Here's how the code works:

* The function starts by checking if `n` is less than or equal to 1. If it is, it returns `n`, because in this case the `fibonacci` sequence consists only of the number 0 (for `n = 0`) and the number 1 (for `n = 1`).

* If `n` is greater than 1, the function recursively calls itself with two arguments: `n-1` and `n-2`. These arguments are used to compute the previous two numbers in the Fibonacci sequence.

* The function then returns the sum of these two numbers. This is because each number in the Fibonacci sequence is the sum of the two preceding numbers.

For example, if we call the function with `n = 10`, it will return the 10th number in the Fibonacci sequence, which is equal to 55.

The `print` statement at the end of the code simply prints the result of calling the `fibonacci` function with `n = 10`.

Now, I’ll use the same prompt but I’ll rename the function because I suspect that the AI simply recognised “fibonacci”.
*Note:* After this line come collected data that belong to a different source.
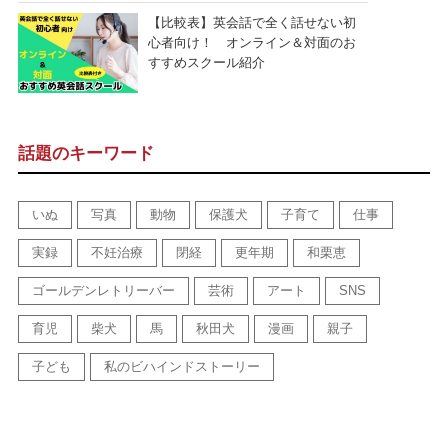
【比較表】英会話で全く話せない初
心者向け！ オンライン＆対面のお
すすめスクール紹介
話題のキーワード
いぬ
写真
動物
保護犬
子育て
仕事
実録
不妊治療
閉経
更年期
和栗恵
ゴールデンレトリーバー
芸術
アート
SNS
育児
柴犬
馬
秋田犬
漫画
親子
子ども
私のビハインドストーリー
Prompt: “Explain the following python code: def add(n):\n if n <= 1:\n return n\n else:\n return add(n-1) + add(n-2)\n\nprint(add(10))”

Response:

This code defines a function called `add` that takes an integer parameter `n`. The function has two possible return values:

* If `n` is less than or equal to 1, the function returns `n` (i.e., it does not call itself recursively).

* If `n` is greater than 1, the function calls itself twice with arguments `n-1` and `n-2`, respectively, and then adds their return values together.
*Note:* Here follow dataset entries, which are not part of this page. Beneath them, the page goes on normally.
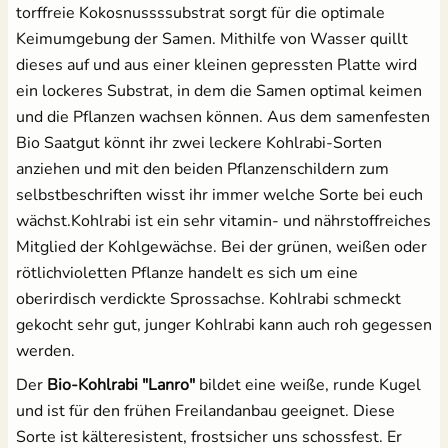
torffreie Kokosnussssubstrat sorgt für die optimale
Keimumgebung der Samen. Mithilfe von Wasser quillt
dieses auf und aus einer kleinen gepressten Platte wird
ein lockeres Substrat, in dem die Samen optimal keimen
und die Pflanzen wachsen können. Aus dem samenfesten
Bio Saatgut könnt ihr zwei leckere Kohlrabi-Sorten
anziehen und mit den beiden Pflanzenschildern zum
selbstbeschriften wisst ihr immer welche Sorte bei euch
wächst.
Kohlrabi ist ein sehr vitamin- und nährstoffreiches
Mitglied der Kohlgewächse. Bei der grünen, weißen oder
rötlichvioletten Pflanze handelt es sich um eine
oberirdisch verdickte Sprossachse. Kohlrabi schmeckt
gekocht sehr gut, junger Kohlrabi kann auch roh gegessen
werden.
Der
Bio-Kohlrabi "Lanro"
bildet eine weiße, runde Kugel
und ist für den frühen Freilandanbau geeignet. Diese
Sorte ist kälteresistent, frostsicher uns schossfest. Er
The function's base case is when `n` is less than or equal to 1, in which case it simply returns the value of `n`. The recursive case is when `n` is greater than 1, in which case it calls itself twice with arguments `n-1` and `n-2`, respectively. The function then adds the return values of these two recursive calls together to get the final result.

For example, if we call the function with the argument `10`, it will first call itself with arguments `9` and `8`, respectively, and add their return values together. Therefore, the function will return `16` when called with the argument `10`

Definitely incorrect. Where that 16 cames from?

I repeated the experiment with obfuscated code and the AI is just as effective as in the examples above: it gives an explanation that is only very close to being correct. It is certainly better than nothing in the case of obfuscated code, but for regular code it cannot be trusted.

I am sure that AI will beat humans in coding eventually, but today it’s like peer programming with a junior who is just an expert in tutorials. I will stick to classic rule-based tools like SonarQube for a bit more.